Manganese-Mediated C-C Bond Formation: Alkoxycarbonylation of Organoboranes
Van Putten, Robbert,Filonenko, Georgy A.,Krieger, Annika M.,Lutz, Martin,Pidko, Evgeny A.
supporting information, p. 674 - 681 (2021/04/02)
Alkoxycarbonylations are important and versatile reactions that result in the formation of a new C-C bond. Herein, we report on a new and halide-free alkoxycarbonylation reaction that does not require the application of an external carbon monoxide atmosphere. Instead, manganese carbonyl complexes and organo(alkoxy)borate salts react to form an ester product containing the target C-C bond.

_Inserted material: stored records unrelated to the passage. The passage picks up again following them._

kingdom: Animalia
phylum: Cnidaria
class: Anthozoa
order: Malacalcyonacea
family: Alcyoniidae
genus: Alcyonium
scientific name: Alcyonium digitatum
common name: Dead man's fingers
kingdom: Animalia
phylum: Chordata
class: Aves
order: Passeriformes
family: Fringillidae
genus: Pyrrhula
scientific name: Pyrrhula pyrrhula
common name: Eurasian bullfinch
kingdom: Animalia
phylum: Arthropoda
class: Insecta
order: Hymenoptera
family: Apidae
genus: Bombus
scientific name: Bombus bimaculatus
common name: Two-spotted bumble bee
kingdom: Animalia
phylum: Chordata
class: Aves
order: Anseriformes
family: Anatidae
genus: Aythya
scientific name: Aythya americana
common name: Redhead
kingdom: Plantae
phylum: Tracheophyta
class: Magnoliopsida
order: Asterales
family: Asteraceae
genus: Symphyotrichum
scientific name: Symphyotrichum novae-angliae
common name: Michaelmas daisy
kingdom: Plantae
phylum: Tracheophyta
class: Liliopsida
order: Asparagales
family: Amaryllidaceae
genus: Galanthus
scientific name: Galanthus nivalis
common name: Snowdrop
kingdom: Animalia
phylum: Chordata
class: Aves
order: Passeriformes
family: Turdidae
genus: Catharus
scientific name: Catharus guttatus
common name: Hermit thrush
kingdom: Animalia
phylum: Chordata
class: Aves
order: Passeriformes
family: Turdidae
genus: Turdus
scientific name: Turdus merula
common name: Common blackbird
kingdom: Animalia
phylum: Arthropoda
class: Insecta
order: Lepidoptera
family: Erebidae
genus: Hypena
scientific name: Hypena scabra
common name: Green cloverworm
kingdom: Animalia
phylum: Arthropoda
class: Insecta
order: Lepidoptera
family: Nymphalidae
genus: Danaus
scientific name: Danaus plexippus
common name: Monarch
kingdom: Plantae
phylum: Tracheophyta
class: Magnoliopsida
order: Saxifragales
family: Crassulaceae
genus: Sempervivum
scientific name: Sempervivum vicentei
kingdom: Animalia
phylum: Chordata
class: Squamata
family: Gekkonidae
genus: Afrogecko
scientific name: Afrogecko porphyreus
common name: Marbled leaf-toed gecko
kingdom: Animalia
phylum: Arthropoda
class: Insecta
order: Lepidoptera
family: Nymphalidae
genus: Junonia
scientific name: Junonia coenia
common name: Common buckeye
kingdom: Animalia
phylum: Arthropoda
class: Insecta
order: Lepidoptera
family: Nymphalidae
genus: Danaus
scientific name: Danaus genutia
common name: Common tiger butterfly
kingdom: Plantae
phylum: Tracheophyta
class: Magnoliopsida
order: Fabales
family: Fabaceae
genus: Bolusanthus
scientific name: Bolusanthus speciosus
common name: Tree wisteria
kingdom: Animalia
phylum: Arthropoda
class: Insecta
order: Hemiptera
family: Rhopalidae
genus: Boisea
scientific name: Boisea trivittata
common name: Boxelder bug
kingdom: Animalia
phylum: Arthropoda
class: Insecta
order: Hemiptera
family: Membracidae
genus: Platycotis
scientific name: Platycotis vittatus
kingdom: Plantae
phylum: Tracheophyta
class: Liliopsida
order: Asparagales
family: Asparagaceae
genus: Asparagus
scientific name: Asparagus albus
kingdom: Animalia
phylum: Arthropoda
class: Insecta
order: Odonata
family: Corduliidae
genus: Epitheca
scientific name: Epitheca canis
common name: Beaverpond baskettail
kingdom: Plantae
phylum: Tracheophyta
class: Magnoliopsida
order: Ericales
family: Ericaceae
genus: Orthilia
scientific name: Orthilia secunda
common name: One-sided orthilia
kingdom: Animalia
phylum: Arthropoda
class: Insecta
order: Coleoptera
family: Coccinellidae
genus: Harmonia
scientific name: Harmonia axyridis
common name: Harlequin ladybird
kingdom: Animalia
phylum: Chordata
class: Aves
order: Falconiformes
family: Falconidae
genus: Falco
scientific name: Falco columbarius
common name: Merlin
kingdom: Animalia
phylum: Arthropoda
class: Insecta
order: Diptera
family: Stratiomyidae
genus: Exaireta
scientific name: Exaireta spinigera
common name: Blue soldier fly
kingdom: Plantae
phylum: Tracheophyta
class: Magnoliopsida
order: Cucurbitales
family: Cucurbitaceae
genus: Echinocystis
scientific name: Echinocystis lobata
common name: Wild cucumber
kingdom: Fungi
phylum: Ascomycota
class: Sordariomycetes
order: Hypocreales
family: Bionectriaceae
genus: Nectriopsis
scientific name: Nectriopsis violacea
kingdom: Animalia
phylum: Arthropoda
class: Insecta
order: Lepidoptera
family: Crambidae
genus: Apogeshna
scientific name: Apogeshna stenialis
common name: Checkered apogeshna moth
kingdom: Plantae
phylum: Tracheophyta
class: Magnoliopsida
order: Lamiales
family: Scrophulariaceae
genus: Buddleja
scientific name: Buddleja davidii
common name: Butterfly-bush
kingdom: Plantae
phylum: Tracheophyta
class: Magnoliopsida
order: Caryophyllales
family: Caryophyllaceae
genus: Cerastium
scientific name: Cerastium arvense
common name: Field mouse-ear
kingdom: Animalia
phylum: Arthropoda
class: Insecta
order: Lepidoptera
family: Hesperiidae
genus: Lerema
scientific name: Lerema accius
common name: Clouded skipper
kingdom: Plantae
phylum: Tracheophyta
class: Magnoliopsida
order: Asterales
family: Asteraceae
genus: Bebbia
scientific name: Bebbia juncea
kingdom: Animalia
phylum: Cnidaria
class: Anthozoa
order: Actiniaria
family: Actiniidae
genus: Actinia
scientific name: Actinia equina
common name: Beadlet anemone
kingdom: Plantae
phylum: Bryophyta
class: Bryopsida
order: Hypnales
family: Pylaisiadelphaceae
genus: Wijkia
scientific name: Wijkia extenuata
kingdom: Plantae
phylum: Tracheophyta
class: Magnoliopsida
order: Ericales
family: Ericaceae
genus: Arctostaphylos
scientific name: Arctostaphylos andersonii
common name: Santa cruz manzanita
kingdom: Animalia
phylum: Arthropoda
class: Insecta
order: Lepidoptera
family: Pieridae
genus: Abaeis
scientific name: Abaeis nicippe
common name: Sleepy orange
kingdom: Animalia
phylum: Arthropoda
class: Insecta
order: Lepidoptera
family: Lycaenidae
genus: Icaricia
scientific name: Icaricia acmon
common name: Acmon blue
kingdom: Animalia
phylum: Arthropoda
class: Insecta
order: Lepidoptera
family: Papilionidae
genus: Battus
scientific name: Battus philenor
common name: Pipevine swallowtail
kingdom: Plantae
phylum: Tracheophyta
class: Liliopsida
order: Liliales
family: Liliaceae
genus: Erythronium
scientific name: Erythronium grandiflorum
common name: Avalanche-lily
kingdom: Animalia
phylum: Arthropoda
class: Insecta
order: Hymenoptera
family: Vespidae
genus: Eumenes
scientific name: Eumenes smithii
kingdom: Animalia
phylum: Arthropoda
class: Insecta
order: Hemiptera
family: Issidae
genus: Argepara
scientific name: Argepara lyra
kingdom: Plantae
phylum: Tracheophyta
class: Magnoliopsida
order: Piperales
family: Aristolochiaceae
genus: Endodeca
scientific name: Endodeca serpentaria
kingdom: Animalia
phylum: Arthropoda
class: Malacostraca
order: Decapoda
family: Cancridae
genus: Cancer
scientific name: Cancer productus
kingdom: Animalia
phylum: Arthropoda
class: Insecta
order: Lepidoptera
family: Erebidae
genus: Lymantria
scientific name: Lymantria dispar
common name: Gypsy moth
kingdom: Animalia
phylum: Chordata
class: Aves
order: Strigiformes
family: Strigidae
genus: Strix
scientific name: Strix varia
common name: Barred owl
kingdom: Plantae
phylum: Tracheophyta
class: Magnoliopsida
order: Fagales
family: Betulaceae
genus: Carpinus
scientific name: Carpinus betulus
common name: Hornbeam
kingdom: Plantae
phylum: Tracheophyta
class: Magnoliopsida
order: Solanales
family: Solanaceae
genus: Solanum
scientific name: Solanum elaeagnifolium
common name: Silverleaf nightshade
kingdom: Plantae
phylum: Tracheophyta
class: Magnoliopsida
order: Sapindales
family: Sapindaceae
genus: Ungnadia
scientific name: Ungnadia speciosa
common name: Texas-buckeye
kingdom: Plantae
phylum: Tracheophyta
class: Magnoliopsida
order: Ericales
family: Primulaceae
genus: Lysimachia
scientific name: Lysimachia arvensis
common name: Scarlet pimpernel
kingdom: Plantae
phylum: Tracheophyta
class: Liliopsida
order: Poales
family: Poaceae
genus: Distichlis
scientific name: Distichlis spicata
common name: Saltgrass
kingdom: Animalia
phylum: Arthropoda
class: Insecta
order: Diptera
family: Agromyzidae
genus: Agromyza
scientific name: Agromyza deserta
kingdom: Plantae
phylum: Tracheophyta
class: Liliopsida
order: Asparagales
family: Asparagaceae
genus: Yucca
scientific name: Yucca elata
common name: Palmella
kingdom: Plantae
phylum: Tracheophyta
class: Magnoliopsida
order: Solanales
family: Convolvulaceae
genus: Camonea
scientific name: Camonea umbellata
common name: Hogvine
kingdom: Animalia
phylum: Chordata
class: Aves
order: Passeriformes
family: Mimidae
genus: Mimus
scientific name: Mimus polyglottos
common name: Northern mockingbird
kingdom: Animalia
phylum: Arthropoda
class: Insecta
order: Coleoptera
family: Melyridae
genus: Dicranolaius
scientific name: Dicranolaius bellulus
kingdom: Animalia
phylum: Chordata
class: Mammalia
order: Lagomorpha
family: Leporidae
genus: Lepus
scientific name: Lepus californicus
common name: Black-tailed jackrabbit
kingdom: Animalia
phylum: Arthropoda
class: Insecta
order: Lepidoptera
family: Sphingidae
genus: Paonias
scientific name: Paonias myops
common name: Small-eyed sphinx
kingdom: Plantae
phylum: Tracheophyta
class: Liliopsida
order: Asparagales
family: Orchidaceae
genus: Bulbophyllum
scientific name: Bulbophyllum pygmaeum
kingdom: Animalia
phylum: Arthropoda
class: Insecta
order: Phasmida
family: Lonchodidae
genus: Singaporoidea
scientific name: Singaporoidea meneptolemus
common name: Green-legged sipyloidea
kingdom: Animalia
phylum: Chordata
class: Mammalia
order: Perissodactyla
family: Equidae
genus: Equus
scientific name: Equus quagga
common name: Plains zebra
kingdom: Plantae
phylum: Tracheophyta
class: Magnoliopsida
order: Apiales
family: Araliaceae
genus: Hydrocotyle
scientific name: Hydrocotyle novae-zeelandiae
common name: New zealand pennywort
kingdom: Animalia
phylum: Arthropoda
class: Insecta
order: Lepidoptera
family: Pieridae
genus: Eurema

The required organo(alkoxy)borate salts are conveniently generated from the stoichiometric reaction of an organoborane and an alkoxide salt and can be telescoped without purification. The protocol leads to the formation of both aromatic and aliphatic esters and gives complete control over the ester's substitution (e.g., OMe, OtBu, OPh). A reaction mechanism was proposed on the basis of stoichiometric reactivity studies, spectroscopy, and DFT calculations. The new chemistry is particularly relevant for the field of Mn(I) catalysis and clearly points to a potential pathway toward irreversible catalyst deactivation.